Copy out the text of every entry below line for line, with no changes, and leave the pictures out of your answer.

-*-*-

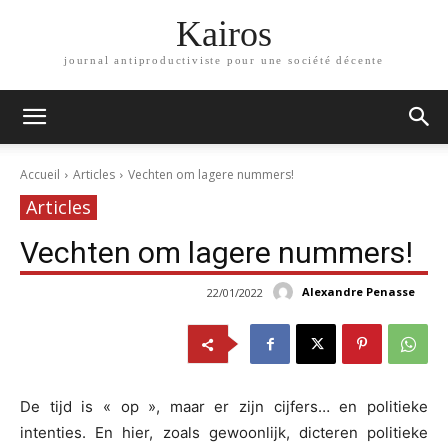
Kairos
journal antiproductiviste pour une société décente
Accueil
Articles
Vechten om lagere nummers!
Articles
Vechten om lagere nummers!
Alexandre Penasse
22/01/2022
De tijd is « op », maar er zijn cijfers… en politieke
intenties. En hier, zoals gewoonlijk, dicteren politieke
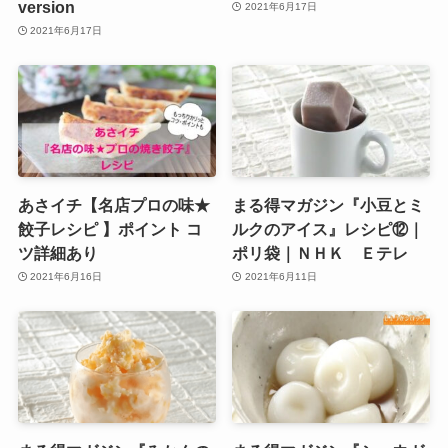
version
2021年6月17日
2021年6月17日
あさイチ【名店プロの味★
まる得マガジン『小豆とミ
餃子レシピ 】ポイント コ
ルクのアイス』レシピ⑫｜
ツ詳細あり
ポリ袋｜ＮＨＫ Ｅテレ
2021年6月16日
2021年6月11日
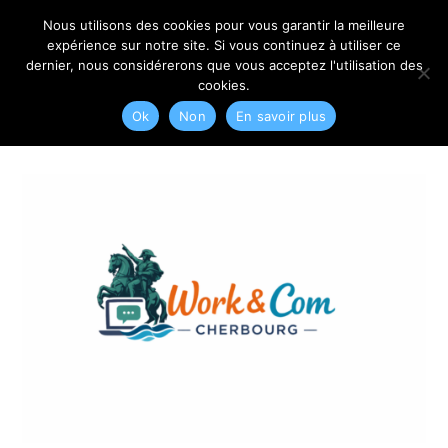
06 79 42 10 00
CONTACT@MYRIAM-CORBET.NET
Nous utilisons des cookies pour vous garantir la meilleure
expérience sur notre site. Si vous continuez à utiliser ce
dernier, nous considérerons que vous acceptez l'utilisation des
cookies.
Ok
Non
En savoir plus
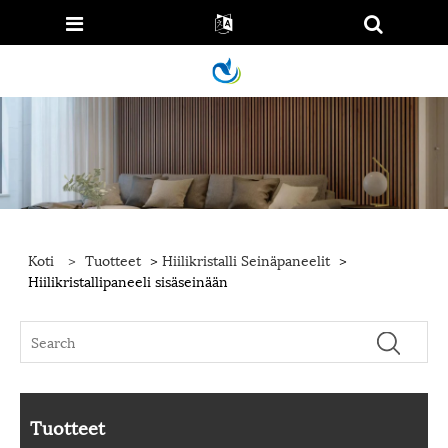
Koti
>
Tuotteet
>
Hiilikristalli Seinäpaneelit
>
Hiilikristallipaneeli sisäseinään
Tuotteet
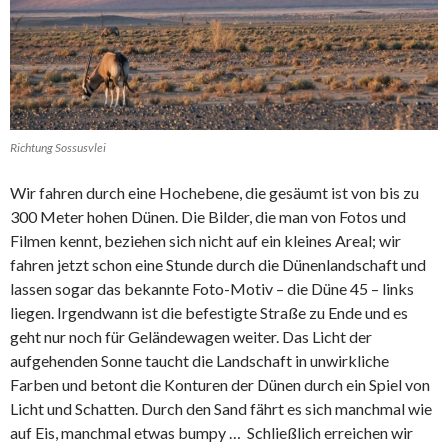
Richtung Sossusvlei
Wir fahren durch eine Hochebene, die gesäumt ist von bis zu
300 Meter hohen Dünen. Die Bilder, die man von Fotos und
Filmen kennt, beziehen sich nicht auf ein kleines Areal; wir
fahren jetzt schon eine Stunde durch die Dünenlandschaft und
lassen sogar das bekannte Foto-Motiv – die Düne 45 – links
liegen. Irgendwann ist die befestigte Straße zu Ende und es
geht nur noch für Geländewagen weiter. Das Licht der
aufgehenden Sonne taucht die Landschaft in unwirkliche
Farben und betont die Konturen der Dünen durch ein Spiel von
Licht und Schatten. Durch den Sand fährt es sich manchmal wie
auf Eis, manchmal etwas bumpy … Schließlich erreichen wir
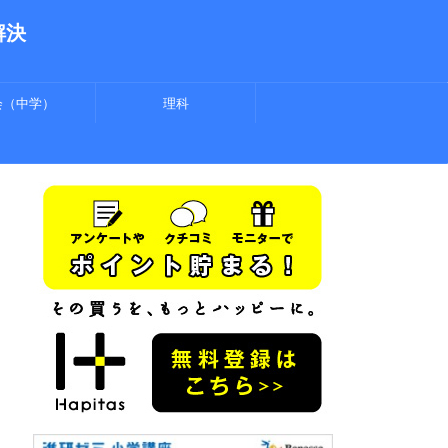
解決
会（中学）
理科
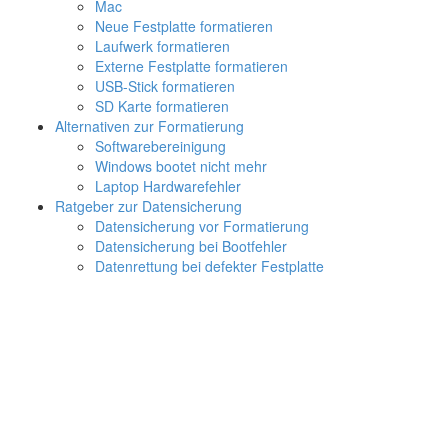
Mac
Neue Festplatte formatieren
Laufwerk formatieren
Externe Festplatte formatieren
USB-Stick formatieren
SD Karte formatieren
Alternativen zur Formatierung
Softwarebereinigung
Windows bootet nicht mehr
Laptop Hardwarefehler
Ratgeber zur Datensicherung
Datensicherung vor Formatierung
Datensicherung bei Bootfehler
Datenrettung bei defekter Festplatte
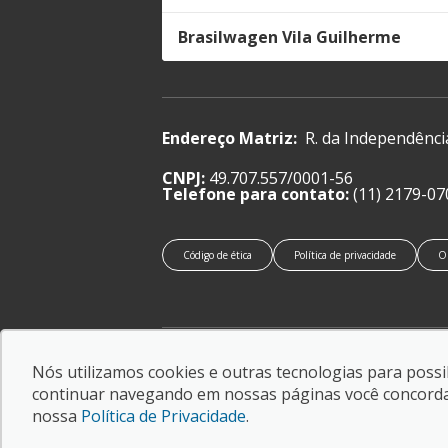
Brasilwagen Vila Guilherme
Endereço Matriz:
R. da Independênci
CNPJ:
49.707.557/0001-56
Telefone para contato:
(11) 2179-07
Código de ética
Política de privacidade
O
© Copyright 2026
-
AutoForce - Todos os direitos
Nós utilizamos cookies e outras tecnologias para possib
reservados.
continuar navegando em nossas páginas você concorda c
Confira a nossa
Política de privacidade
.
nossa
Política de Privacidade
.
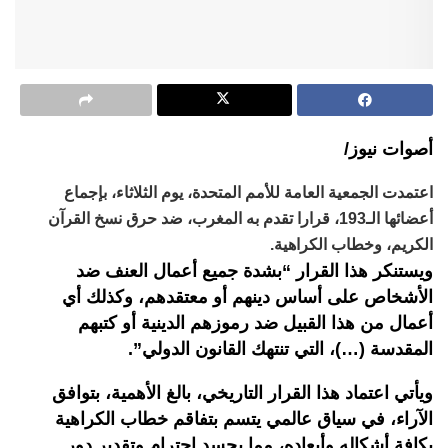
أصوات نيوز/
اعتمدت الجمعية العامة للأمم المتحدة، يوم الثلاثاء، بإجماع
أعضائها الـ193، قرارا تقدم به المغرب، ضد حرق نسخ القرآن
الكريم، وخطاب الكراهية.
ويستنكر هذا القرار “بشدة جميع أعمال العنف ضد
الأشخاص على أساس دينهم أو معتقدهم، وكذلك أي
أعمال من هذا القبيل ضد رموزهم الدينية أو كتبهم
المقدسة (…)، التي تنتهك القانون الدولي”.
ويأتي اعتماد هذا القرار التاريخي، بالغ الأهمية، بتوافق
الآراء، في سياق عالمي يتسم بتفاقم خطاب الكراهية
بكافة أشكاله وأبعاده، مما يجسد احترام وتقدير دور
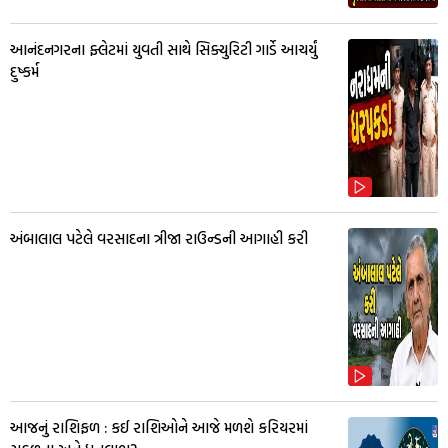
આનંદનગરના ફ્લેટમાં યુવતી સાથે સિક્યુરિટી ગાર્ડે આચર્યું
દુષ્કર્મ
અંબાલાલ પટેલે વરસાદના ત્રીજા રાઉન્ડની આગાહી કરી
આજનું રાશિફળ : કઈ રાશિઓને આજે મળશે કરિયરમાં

-*-*-

- [Written answer]:
Kairos
journal antiproductiviste pour une société décente
Accueil
Articles
Vechten om lagere nummers!
Articles
Vechten om lagere nummers!
Alexandre Penasse
22/01/2022
De tijd is « op », maar er zijn cijfers… en politieke
intenties. En hier, zoals gewoonlijk, dicteren politieke
version
2021年6月17日
2021年6月17日
あさイチ【名店プロの味★
まる得マガジン『小豆とミ
餃子レシピ 】ポイント コ
ルクのアイス』レシピ⑫｜
ツ詳細あり
ポリ袋｜ＮＨＫ Ｅテレ
2021年6月16日
2021年6月11日
06 79 42 10 00
CONTACT@MYRIAM-CORBET.NET
Nous utilisons des cookies pour vous garantir la meilleure
expérience sur notre site. Si vous continuez à utiliser ce
dernier, nous considérerons que vous acceptez l'utilisation des
cookies.
Ok
Non
En savoir plus
Koti
>
Tuotteet
>
Hiilikristalli Seinäpaneelit
>
Hiilikristallipaneeli sisäseinään
Tuotteet
Richtung Sossusvlei
Wir fahren durch eine Hochebene, die gesäumt ist von bis zu
300 Meter hohen Dünen. Die Bilder, die man von Fotos und
Filmen kennt, beziehen sich nicht auf ein kleines Areal; wir
fahren jetzt schon eine Stunde durch die Dünenlandschaft und
lassen sogar das bekannte Foto-Motiv – die Düne 45 – links
liegen. Irgendwann ist die befestigte Straße zu Ende und es
geht nur noch für Geländewagen weiter. Das Licht der
aufgehenden Sonne taucht die Landschaft in unwirkliche
Farben und betont die Konturen der Dünen durch ein Spiel von
Licht und Schatten. Durch den Sand fährt es sich manchmal wie
auf Eis, manchmal etwas bumpy … Schließlich erreichen wir
解決
会（中学）
理科
Mac
Neue Festplatte formatieren
Laufwerk formatieren
Externe Festplatte formatieren
USB-Stick formatieren
SD Karte formatieren
Alternativen zur Formatierung
Softwarebereinigung
Windows bootet nicht mehr
Laptop Hardwarefehler
Ratgeber zur Datensicherung
Datensicherung vor Formatierung
Datensicherung bei Bootfehler
Datenrettung bei defekter Festplatte
Brasilwagen Vila Guilherme
Endereço Matriz:
R. da Independênci
CNPJ:
49.707.557/0001-56
Telefone para contato:
(11) 2179-07
Código de ética
Política de privacidade
O
© Copyright 2026
-
AutoForce - Todos os direitos
Nós utilizamos cookies e outras tecnologias para possib
reservados.
continuar navegando em nossas páginas você concorda c
Confira a nossa
Política de privacidade
.
nossa
Política de Privacidade
.
أصوات نيوز/
اعتمدت الجمعية العامة للأمم المتحدة، يوم الثلاثاء، بإجماع
أعضائها الـ193، قرارا تقدم به المغرب، ضد حرق نسخ القرآن
الكريم، وخطاب الكراهية.
ويستنكر هذا القرار “بشدة جميع أعمال العنف ضد
الأشخاص على أساس دينهم أو معتقدهم، وكذلك أي
أعمال من هذا القبيل ضد رموزهم الدينية أو كتبهم
المقدسة (…)، التي تنتهك القانون الدولي”.
ويأتي اعتماد هذا القرار التاريخي، بالغ الأهمية، بتوافق
الآراء، في سياق عالمي يتسم بتفاقم خطاب الكراهية
بكافة أشكاله وأبعاده، مما يجسد احترام وتقدير دور
આનંદનગરના ફ્લેટમાં યુવતી સાથે સિક્યુરિટી ગાર્ડે આચર્યું
દુષ્કર્મ
અંબાલાલ પટેલે વરસાદના ત્રીજા રાઉન્ડની આગાહી કરી
આજનું રાશિફળ : કઈ રાશિઓને આજે મળશે કરિયરમાં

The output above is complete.